**INPUT MATERIAL**
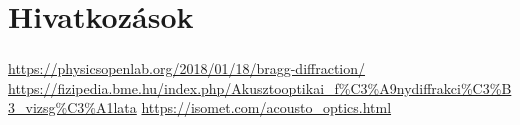 \documentclass[aspectratio=169]{beamer}
\begin{document}
\section{Hivatkozások}
\begin{frame}
\frametitle{\secname}
\begin{thebibliography}{99}
\footnotesize
{} \url{https://physicsopenlab.org/2018/01/18/bragg-diffraction/}
 \url{https://fizipedia.bme.hu/index.php/Akusztooptikai_f\%C3\%A9nydiffrakci\%C3\%B3_vizsg\%C3\%A1lata}
 \url{https://isomet.com/acousto_optics.html}
\end{thebibliography}
\end{frame}
\end{document}
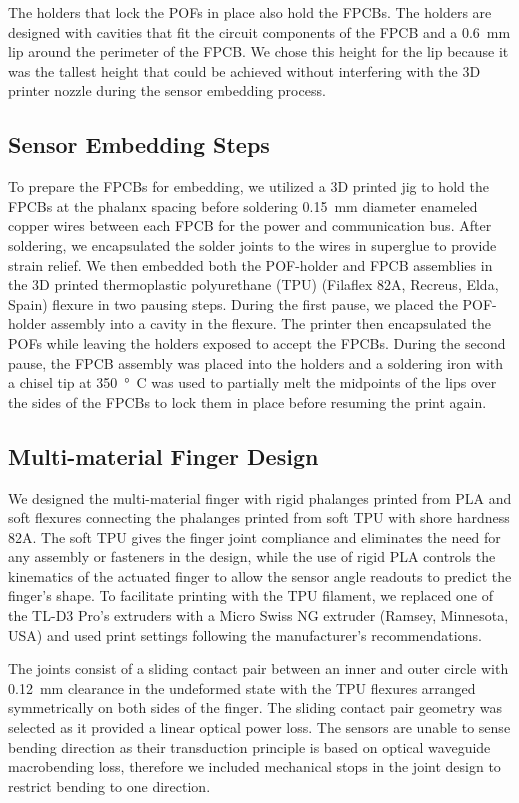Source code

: The holders that lock the POFs in place also hold the FPCBs. The holders are designed with cavities that fit the circuit components of the FPCB and a \qty{0.6}{\mm} lip around the perimeter of the FPCB. We chose this height for the lip because it was the tallest height that could be achieved without interfering with the 3D printer nozzle during the sensor embedding process.

\subsection{Sensor Embedding Steps}
To prepare the FPCBs for embedding, we utilized a 3D printed jig to hold the FPCBs at the phalanx spacing before soldering \qty{0.15}{\mm} diameter enameled copper wires between each FPCB for the power and communication bus. After soldering, we encapsulated the solder joints to the wires in superglue to provide strain relief. We then embedded both the POF-holder and FPCB assemblies in the 3D printed thermoplastic polyurethane (TPU) (Filaflex 82A, Recreus, Elda, Spain) flexure in two pausing steps. During the first pause, we placed the POF-holder assembly into a cavity in the flexure. The printer then encapsulated the POFs while leaving the holders exposed to accept the FPCBs. During the second pause, the FPCB assembly was placed into the holders and a soldering iron with a chisel tip at \qty{350}{\degree C} was used to partially melt the midpoints of the lips over the sides of the FPCBs to lock them in place before resuming the print again. 

\subsection{Multi-material Finger Design}\label{subsec:finger_design}
We designed the multi-material finger with rigid phalanges printed from PLA and soft flexures connecting the phalanges printed from soft TPU with shore hardness 82A. The soft TPU gives the finger joint compliance and eliminates the need for any assembly or fasteners in the design, while the use of rigid PLA controls the kinematics of the actuated finger to allow the sensor angle readouts to predict the finger's shape. To facilitate printing with the TPU filament, we replaced one of the TL-D3 Pro's extruders with a Micro Swiss NG extruder (Ramsey, Minnesota, USA) and used print settings following the manufacturer's recommendations. 

The joints consist of a sliding contact pair between an inner and outer circle with \qty{0.12}{\mm} clearance in the undeformed state with the TPU flexures arranged symmetrically on both sides of the finger. The sliding contact pair geometry was selected as it provided a linear optical power loss. The sensors are unable to sense bending direction as their transduction principle is based on optical waveguide macrobending loss, therefore we included mechanical stops in the joint design to restrict bending to one direction. 

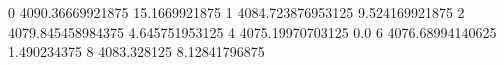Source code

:0 4090.36669921875 15.1669921875
1 4084.723876953125 9.524169921875
2 4079.845458984375 4.645751953125
4 4075.19970703125 0.0
6 4076.68994140625 1.490234375
8 4083.328125 8.12841796875
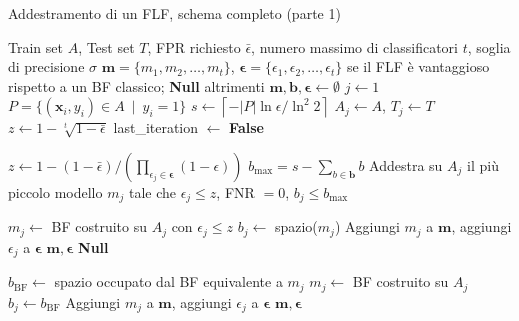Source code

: \begin{algorithm}[ht]
\caption{Addestramento di un FLF, schema completo (parte 1)}
\begin{algorithmic}[1]
    \Require Train set $A$, Test set $T$, FPR richiesto $\bar \epsilon$, numero massimo di classificatori $t$, soglia di precisione $\sigma$
    \Ensure $\mathbf{m} = \{m_1, m_2, \dots, m_t \}$, $\boldsymbol{\epsilon} = \{\epsilon_1, \epsilon_2, \dots, \epsilon_t \}$ se il FLF è vantaggioso rispetto a un BF classico; \textbf{Null} altrimenti
    \State $\mathbf{m}, \mathbf{b}, \boldsymbol{\epsilon} \gets \emptyset$
    \State $j \gets 1$
    \State $P = \{(\mathbf{x}_i, y_i) \in A \enspace | \enspace y_i = 1 \}$
    \State $s \gets \left\lceil - |P|\ln{\epsilon}/\ln^2 2 \right\rceil$
    \State $A_j \gets A$, $T_j \gets T$
    \State $z \gets 1 - \sqrt[t]{1-\bar \epsilon}$
    \State last\_iteration $\gets$ \textbf{False}
    
                \State $z \gets 1- (1- \bar \epsilon)/(\prod_{\epsilon_j \in \boldsymbol{\epsilon}}(1-\epsilon))$
            \EndIf
            \State $b_{\text{max}} = s - \sum_{b \in \mathbf{b}} b$
            \State Addestra su $A_j$ il più piccolo modello $m_j$ tale che $\epsilon_j \leq z$, FNR $=0$, $b_j \leq b_{\text{max}}$
            
                \State {}
                \State $m_j \gets$ BF costruito su $A_j$ con $\epsilon_j \leq z$
                \State $b_j \gets$ spazio($m_j$)
                    \State Aggiungi $m_j$ a $\mathbf{m}$, aggiungi $\epsilon_j$ a $\boldsymbol{\epsilon}$ 
                    \State \Return $\mathbf{m}, \boldsymbol{\epsilon}$
                \Else
                    \State \Return \textbf{Null} 
                \EndIf
                
            \Else

                \State $b_{\text{BF}} \gets$ spazio occupato dal BF equivalente a $m_j$
                    \State $m_j \gets$ BF costruito su $A_j$ 
                    \State $b_j \gets b_{\text{BF}}$
                \EndIf
                \State Aggiungi $m_j$ a $\mathbf{m}$, aggiungi $\epsilon_j$ a $\boldsymbol{\epsilon}$
                \State \Return $\mathbf{m}, \boldsymbol{\epsilon}$
            
            \EndIf
        
\end{algorithmic}
\label{alg:addestramento-catena-completo-1}
\end{algorithm}

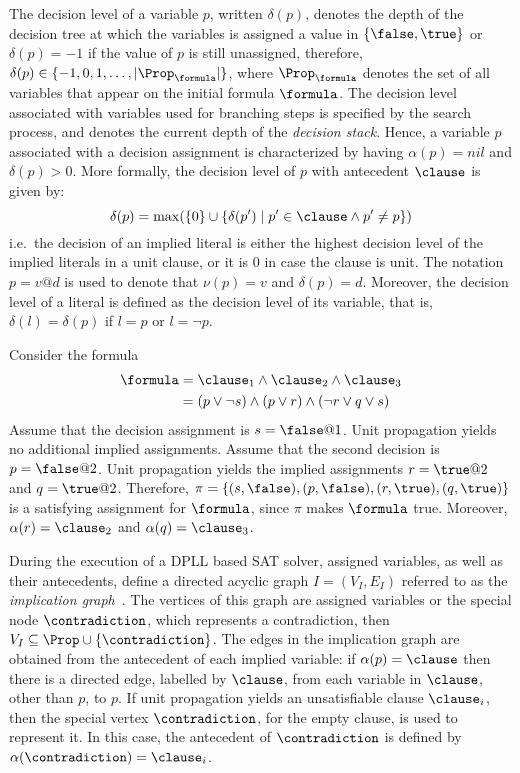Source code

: The decision level of a variable $p$, written $\delta(p)$, denotes the depth of
the decision tree at which the variables is assigned a value in $\{\false,
\true\}$ or $\delta(p) = -1$ if the value of $p$ is still unassigned, therefore,
$\delta(p) \in \{-1, 0, 1, \ldots, |\Prop_\formula|\}$, where $\Prop_\formula$
denotes the set of all variables that appear on the initial formula $\formula$.
The decision level associated with variables used for branching steps is
specified by the search process, and denotes the current depth of the
\emph{decision stack}.  Hence, a variable $p$ associated with a decision
assignment is characterized by having $\alpha(p) = nil$ and $\delta(p) > 0$.
More formally, the decision level of $p$ with antecedent $\clause$ is given by: 
\begin{equation}
    \delta(p) = \max(\{0\} \cup \{\delta(p') \mid p' \in \clause \land p' \neq p\})
\end{equation}
i.e.\ the decision of an implied literal is either the highest decision level of
the implied literals in a unit clause, or it is 0 in case the clause is unit.
The notation $p = v @ d$ is used to denote that $\nu(p) = v$ and $\delta(p) =
d$. Moreover, the decision level of a literal is defined as the decision level
of its variable, that is, $\delta(l) = \delta(p)$ if $l = p$ or $l = \neg p$.

\begin{example}
    Consider the formula 
    \begin{align*}
        \formula & = \clause_1 \land \clause_2 \land \clause_3\\
                 & = (p \lor \neg s) \land (p \lor r) \land (\neg r \lor q \lor s)
    \end{align*}
    Assume that the decision assignment is $s = \false @ 1$. Unit propagation
    yields no additional implied assignments. Assume that the second decision is
    $p = \false @ 2$. Unit propagation yields the implied assignments $r = \true
    @ 2$ and $q = \true @ 2$. Therefore, $\pi = \{(s, \false), (p, \false), (r,
    \true), (q, \true)\}$ is a satisfying assignment for $\formula$, since $\pi$
    makes $\formula$ true. Moreover, $\alpha(r) = \clause_2$ and $\alpha(q) =
    \clause_3$.
\end{example}

During the execution of a DPLL based SAT solver, assigned variables, as well as
their antecedents, define a directed acyclic graph $I = (V_I, E_I)$ referred to
as the \emph{implication graph}~\cite{silva1997grasp}. The vertices of this
graph are assigned variables or the special node $\contradiction$, which
represents a contradiction, then $V_I \subseteq \Prop \cup \{\contradiction\}$.
The edges in the implication graph are obtained from the antecedent of each
implied variable: if $\alpha(p) = \clause$ then there is a directed edge,
labelled by $\clause$, from each variable in $\clause$, other than $p$, to $p$.
If unit propagation yields an unsatisfiable clause $\clause_i$, then the special
vertex $\contradiction$, for the empty clause, is used to represent it. In this
case, the antecedent of $\contradiction$ is defined by $\alpha(\contradiction) =
\clause_i$.


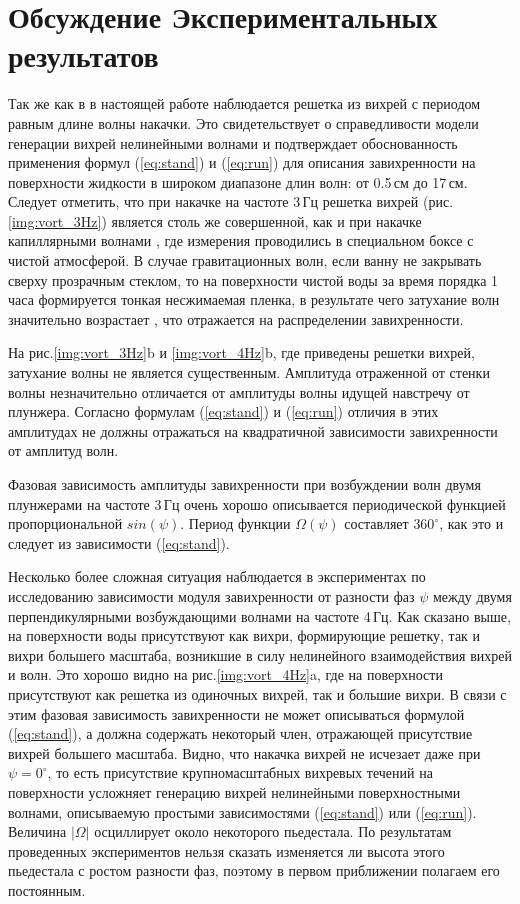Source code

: \section{Обсуждение Экспериментальных результатов} \label{sect4_4}
Так же как в \cite{parf, fil} в настоящей работе наблюдается решетка из вихрей с периодом равным длине волны накачки. Это свидетельствует о справедливости модели генерации вихрей нелинейными волнами и подтверждает обоснованность применения формул (\ref{eq:stand}) и (\ref{eq:run}) для описания завихренности на поверхности жидкости в широком диапазоне длин волн: от 0.5\,см до 17\,см. Следует отметить, что при накачке на частоте 3\,Гц решетка вихрей (рис.\ref{img:vort_3Hz}) является столь же совершенной, как и при накачке капиллярными волнами \cite{parf}, где измерения проводились в специальном боксе с чистой атмосферой. В случае гравитационных волн, если ванну не закрывать сверху прозрачным стеклом, то на поверхности чистой воды за время порядка 1 часа формируется тонкая несжимаемая пленка, в результате чего затухание волн значительно возрастает \cite{land}, что отражается на распределении завихренности.

На рис.\ref{img:vort_3Hz}b и \ref{img:vort_4Hz}b, где приведены решетки вихрей, затухание волны не является существенным. Амплитуда отраженной от стенки волны незначительно отличается от амплитуды волны идущей навстречу от плунжера. Согласно формулам (\ref{eq:stand}) и (\ref{eq:run}) отличия в этих амплитудах не должны отражаться на квадратичной зависимости завихренности от амплитуд волн. 

Фазовая зависимость амплитуды завихренности при возбуждении волн двумя плунжерами на частоте 3\,Гц очень хорошо описывается периодической функцией пропорциональной $sin(\psi)$. Период функции $\Omega (\psi)$ составляет $360^\circ$, как это и следует из зависимости (\ref{eq:stand}). 

Несколько более сложная ситуация наблюдается в экспериментах по исследованию зависимости модуля завихренности от разности фаз $\psi$ между двумя перпендикулярными возбуждающими волнами на частоте 4\,Гц. Как сказано выше, на поверхности воды присутствуют как вихри, формирующие решетку, так и вихри большего масштаба, возникшие в силу нелинейного взаимодействия вихрей и волн. Это хорошо видно на рис.\ref{img:vort_4Hz}a, где на поверхности присутствуют как решетка из одиночных вихрей, так и большие вихри. В связи с этим фазовая зависимость завихренности не может описываться формулой (\ref{eq:stand}), а должна содержать некоторый член, отражающей присутствие вихрей большего масштаба. Видно, что накачка вихрей не исчезает даже при $\psi=0^\circ$, то есть присутствие крупномасштабных вихревых течений на поверхности усложняет генерацию вихрей нелинейными поверхностными волнами, описываемую простыми зависимостями (\ref{eq:stand}) или (\ref{eq:run}). Величина $|\Omega|$ осциллирует около некоторого пьедестала. По результатам проведенных экспериментов нельзя сказать изменяется ли высота этого пьедестала с ростом разности фаз, поэтому в первом приближении полагаем его постоянным. 

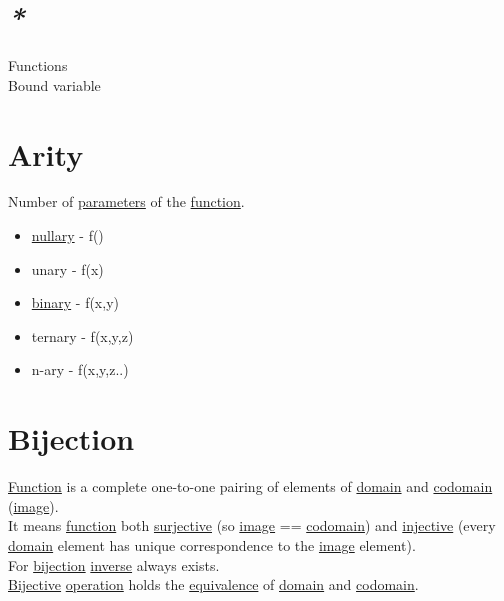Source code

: \documentclass[a4paper,14pt,oneside]{book}
\begin{document}
\section{\emph{*}}
\label{sec:org4b8f5d5}

\label{org0bd6046}Functions\\
\label{org0866335}Bound variable\\

\section{\label{org7bee5cc}Arity}
\label{sec:orged5e0c0}
Number of \hyperref[orga6d94f6]{parameters} of the \hyperref[org8cc2ae4]{function}.\\
\begin{itemize}
\item \hyperref[org6c1bd06]{nullary} - f()\\
\item unary   - f(x)\\
\item \hyperref[orgd0575cd]{binary}  - f(x,y)\\
\item ternary - f(x,y,z)\\
\item n-ary   - f(x,y,z..)\\
\end{itemize}

\section{\label{org5fe2be8}Bijection}
\label{sec:org79a030a}
\hyperref[org8cc2ae4]{Function} is a complete one-to-one pairing of elements of \hyperref[orgeb6ec49]{domain} and \hyperref[org71c95ef]{codomain} (\hyperref[orga531a2e]{image}).\\
It means \hyperref[org8cc2ae4]{function} both \hyperref[orgaa24a87]{surjective} (so \hyperref[orga531a2e]{image} == \hyperref[org71c95ef]{codomain}) and \hyperref[orgcdc23e2]{injective} (every \hyperref[orgeb6ec49]{domain} element has unique correspondence to the \hyperref[orga531a2e]{image} element).\\

For \hyperref[org5fe2be8]{bijection} \hyperref[org51e2137]{inverse} always exists.\\

\hyperref[org6e41362]{Bijective} \hyperref[org6ed0c27]{operation} holds the \hyperref[org663eda7]{equivalence} of \hyperref[orgeb6ec49]{domain} and \hyperref[org71c95ef]{codomain}.\\
\end{document}
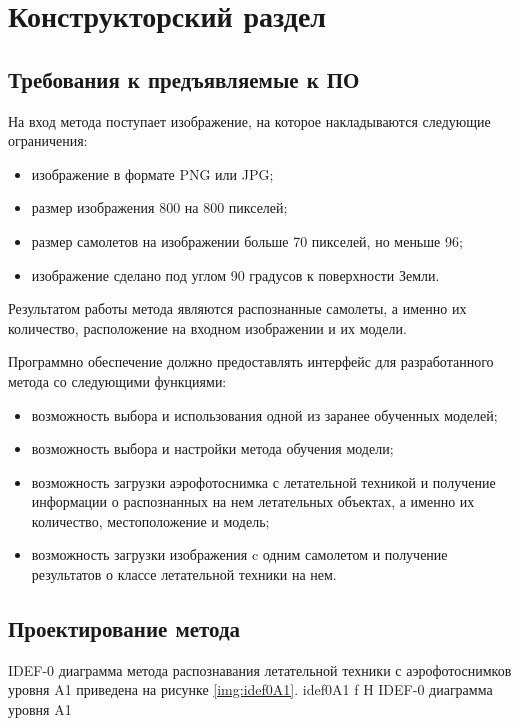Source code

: \chapter{Конструкторский раздел}

\section{Требования к предъявляемые к ПО}
На вход метода поступает изображение, на которое накладываются следующие ограничения:
\begin{itemize}
	\item изображение в формате PNG или JPG;
	\item размер изображения 800 на 800 пикселей;
	\item размер самолетов на изображении больше 70 пикселей, но меньше 96;
	\item изображение сделано под углом 90 градусов к поверхности Земли.
\end{itemize}

Результатом работы метода являются распознанные самолеты, а именно их количество, расположение на входном изображении и их модели.

Программно обеспечение должно предоставлять интерфейс для разработанного метода со следующими функциями:
\begin{itemize}
	\item возможность выбора и использования одной из заранее обученных моделей;
	\item возможность выбора и настройки метода обучения модели;
	\item возможность загрузки аэрофотоснимка с летательной техникой и получение информации о распознанных на нем летательных объектах, а именно их количество, местоположение и модель;
	\item возможность загрузки изображения c одним самолетом и получение результатов о классе летательной техники на нем.
\end{itemize}


\section{Проектирование метода}
IDEF-0 диаграмма метода распознавания летательной техники с аэрофотоснимков уровня A1 приведена на рисунке \ref{img:idef0A1}.
{idef0A1} %
{f} %
{H} %
{\textwidth} %
{IDEF-0 диаграмма уровня A1} %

**BRIEF**
Lines holding "contradiction" are the ones to copy; find all of them in the listing.

**TASK RESPONSE**
graph are assigned variables or the special node $\contradiction$, which
represents a contradiction, then $V_I \subseteq \Prop \cup \{\contradiction\}$.
vertex $\contradiction$, for the empty clause, is used to represent it. In this
case, the antecedent of $\contradiction$ is defined by $\alpha(\contradiction) =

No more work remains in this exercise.